# 3D Open Source Projekt



## FastProg (12. Januar 2004)

Hi Leute

Ich wollte mal ein kleines Open Source Projekt Starten.
Es geht um ein Online Spiel in 3D dieses sollte so eine art wie "GTA" und "TheSims" werden.

Also ein Super Spiel 

Infos:
Das Spiel sollte mit VB6.0 und DirectX8 Programmiert werden, wenn ihr es lieber in VB.Net programmieren wollt können wir ja darüber reden.
Es wäre super, wenn ihr euch schon mit DirectX auskennt.
Wenn nicht auch gut, dann könntet ihr vieleicht etwas lernen!

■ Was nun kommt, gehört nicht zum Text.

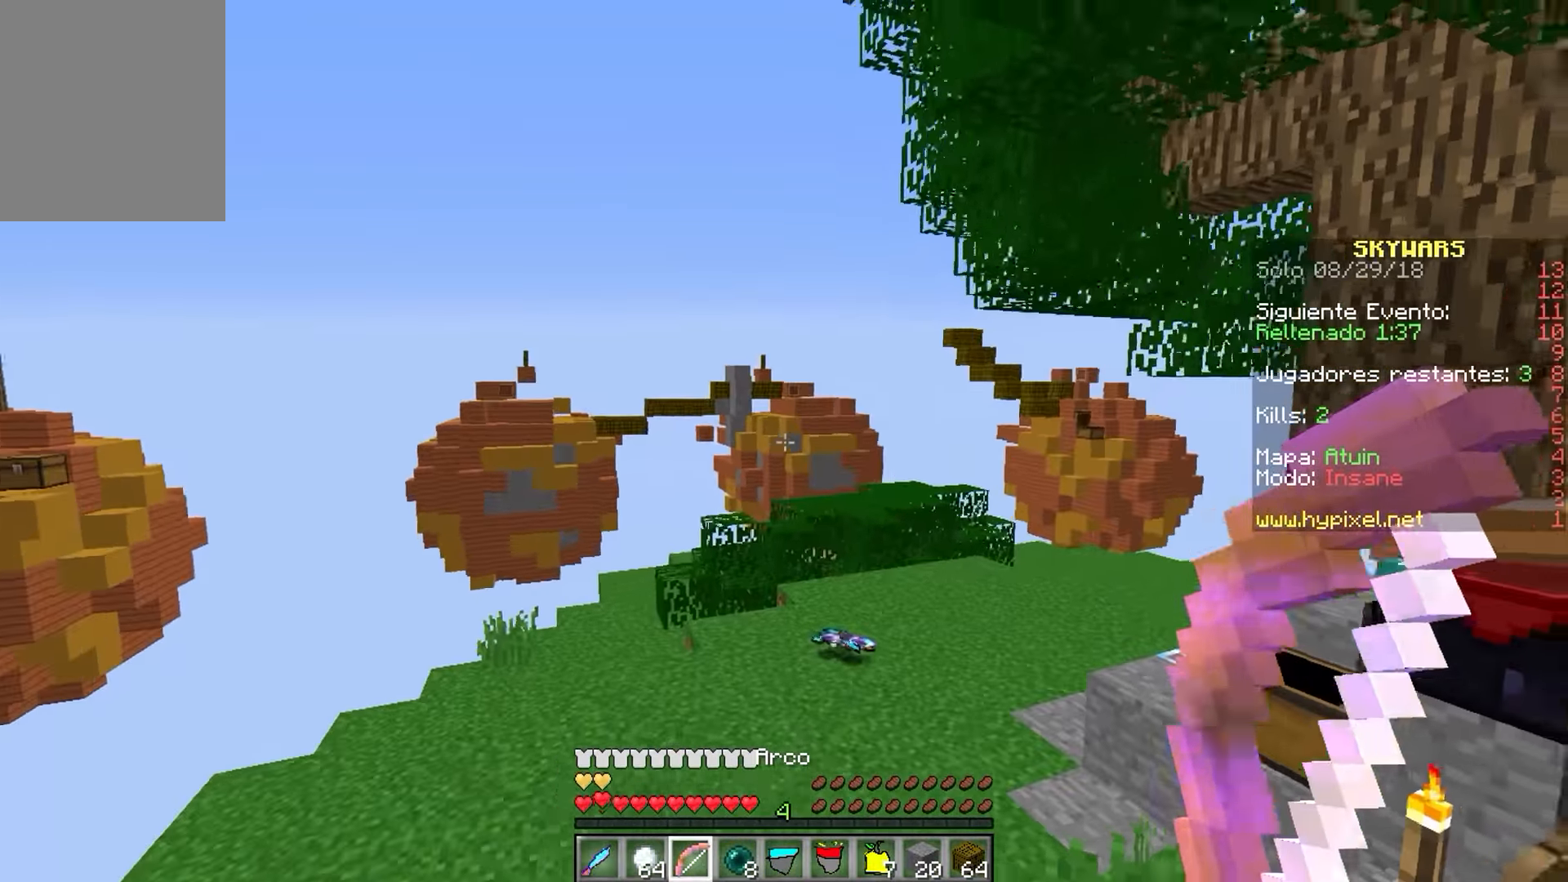
{"keys": ["a"], "mouse": ["left", "right"], "events": [[16, "w", "up"], [333, "mouse_left", "down"], [350, "mouse_right", "down"]]}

Wenn ihr Fragen, Tips, Beispiele oder mit Programmieren wollt schreibt einfach!


----------



## Asmo (17. Februar 2004)

Ist das überhaupt möglich? Will nämlich nächstens auch sowas machen und 
wollte fragen ob das mit VB überhaupt geht...


----------



## Dario Linsky (17. Februar 2004)

Ich will Dir da nicht reinreden, aber VB ist meiner Meinung nach die völlig falsche Sprache dafür... Und wenn es Open Source sein soll, dann solltest Du evtl. auch lieber OpenGL als Bibliothek nehmen. 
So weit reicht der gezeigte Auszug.